Dataset entries Block Start
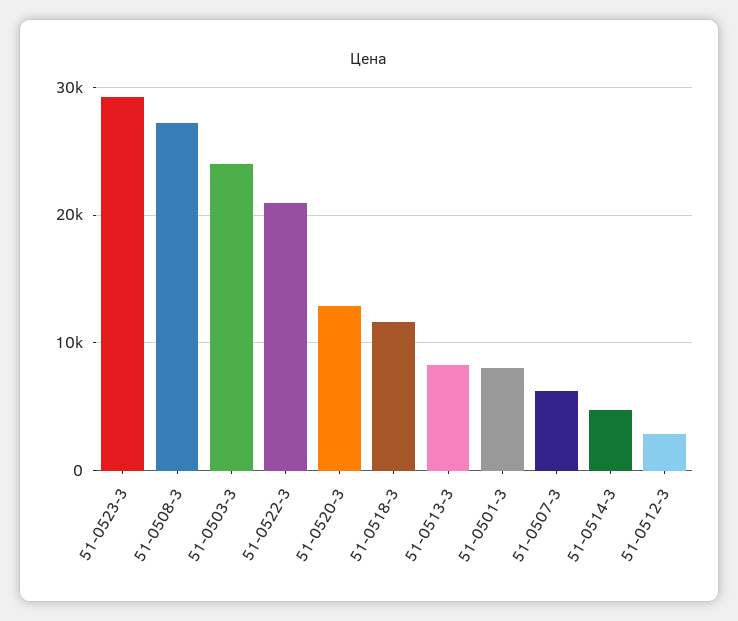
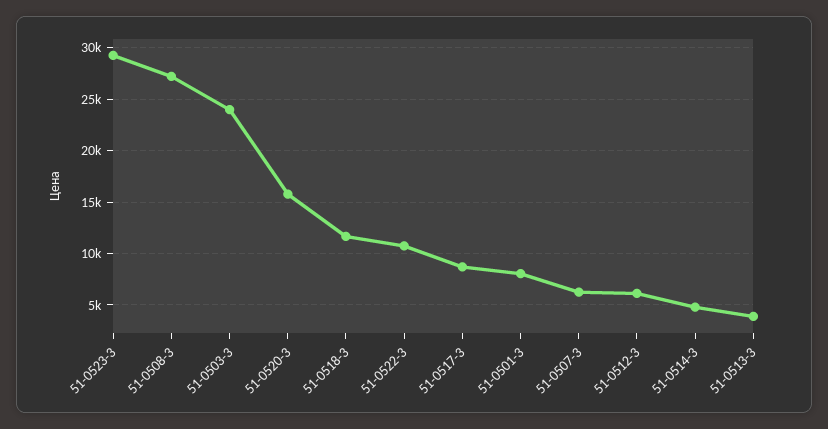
  {
    "51-0523-3": 29000,
    "51-0508-3": 27000,
    "51-0503-3": 24000,
-   "51-0522-3": 21000,
+   "51-0522-3": 11000,
-   "51-0520-3": 13000,
+   "51-0520-3": 16000,
    "51-0518-3": 12000,
-   "51-0513-3": 8000,
+   "51-0513-3": 4000,
    "51-0501-3": 8000,
    "51-0507-3": 6000,
    "51-0514-3": 5000,
-   "51-0512-3": 3000
+   "51-0512-3": 6000,
+   "51-0517-3": 9000
  }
Dataset entries Block End
## Instructions to follow
In the copy, include every record exactly and no pictures.

## Result
  {
    "51-0523-3": 29000,
    "51-0508-3": 27000,
    "51-0503-3": 24000,
-   "51-0522-3": 21000,
+   "51-0522-3": 11000,
-   "51-0520-3": 13000,
+   "51-0520-3": 16000,
    "51-0518-3": 12000,
-   "51-0513-3": 8000,
+   "51-0513-3": 4000,
    "51-0501-3": 8000,
    "51-0507-3": 6000,
    "51-0514-3": 5000,
-   "51-0512-3": 3000
+   "51-0512-3": 6000,
+   "51-0517-3": 9000
  }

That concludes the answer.